TASK ITEM —
The whole listing below, with no pictures, is to be repeated as it stands.

<<<<

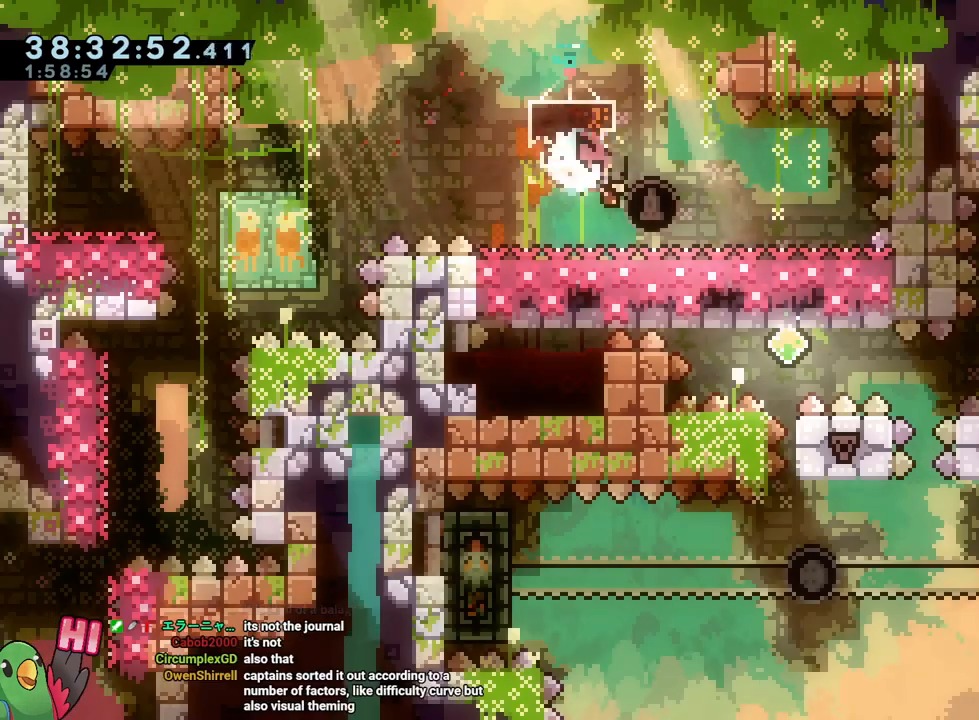
{"buttons": ["B", "Y"], "left_stick": "down-left", "right_stick": "center", "events": [[67, "Y", "up"], [83, "left_stick", "left"], [117, "B", "down"], [167, "left_stick", "down-left"], [500, "Y", "down"]]}
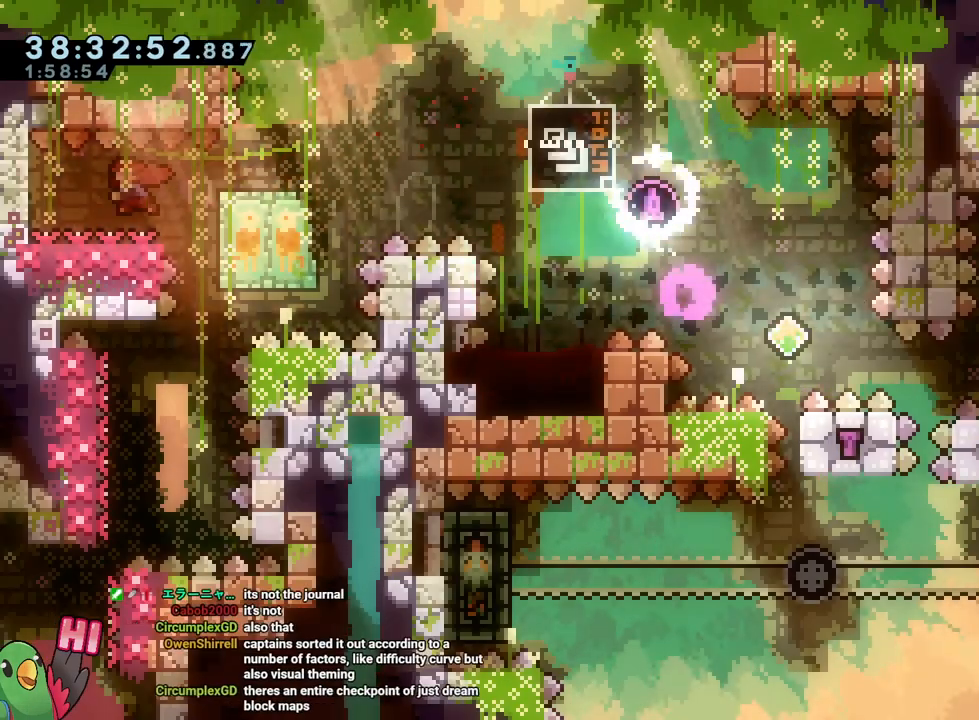
{"buttons": ["B", "Y"], "left_stick": "down", "right_stick": "center", "events": [[84, "B", "up"], [84, "Y", "up"], [84, "left_stick", "down"], [134, "B", "down"], [201, "left_stick", "down-right"], [334, "left_stick", "down"], [418, "Y", "down"]]}
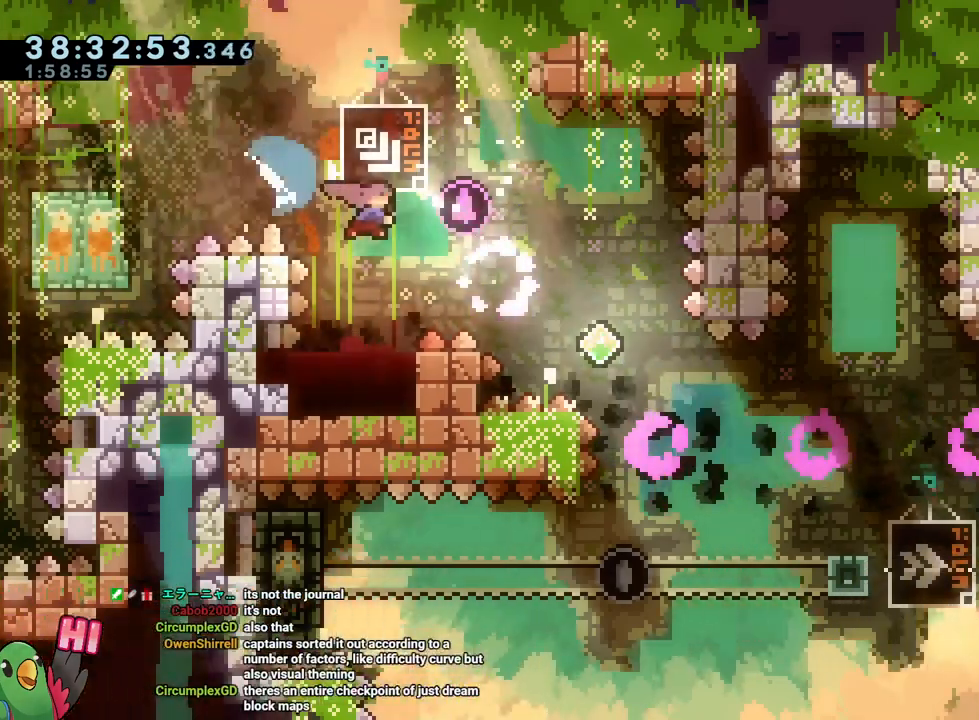
{"buttons": [], "left_stick": "down", "right_stick": "center", "events": [[67, "Y", "up"], [100, "B", "up"]]}
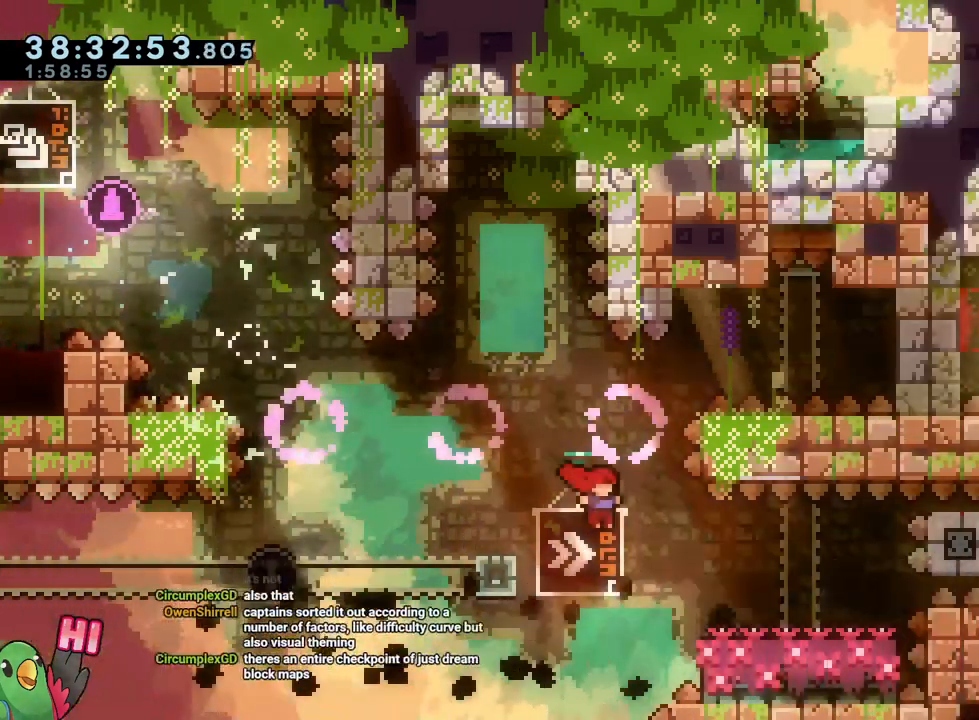
{"buttons": ["B"], "left_stick": "left", "right_stick": "center"}
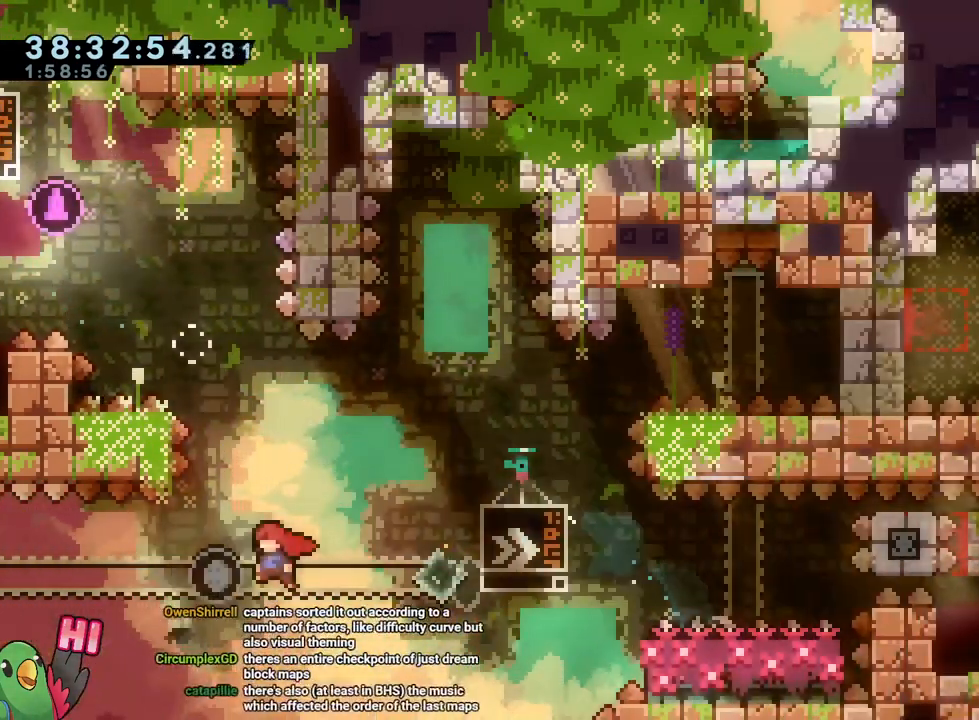
{"buttons": ["B", "Y"], "left_stick": "right", "right_stick": "center", "events": [[300, "B", "up"], [417, "B", "down"], [417, "left_stick", "right"], [500, "Y", "down"]]}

>>>>

RESPONSE BELOW —
{"buttons": ["B", "Y"], "left_stick": "down-left", "right_stick": "center", "events": [[67, "Y", "up"], [83, "left_stick", "left"], [117, "B", "down"], [167, "left_stick", "down-left"], [500, "Y", "down"]]}
{"buttons": ["B", "Y"], "left_stick": "down", "right_stick": "center", "events": [[84, "B", "up"], [84, "Y", "up"], [84, "left_stick", "down"], [134, "B", "down"], [201, "left_stick", "down-right"], [334, "left_stick", "down"], [418, "Y", "down"]]}
{"buttons": [], "left_stick": "down", "right_stick": "center", "events": [[67, "Y", "up"], [100, "B", "up"]]}
{"buttons": ["B"], "left_stick": "left", "right_stick": "center"}
{"buttons": ["B", "Y"], "left_stick": "right", "right_stick": "center", "events": [[300, "B", "up"], [417, "B", "down"], [417, "left_stick", "right"], [500, "Y", "down"]]}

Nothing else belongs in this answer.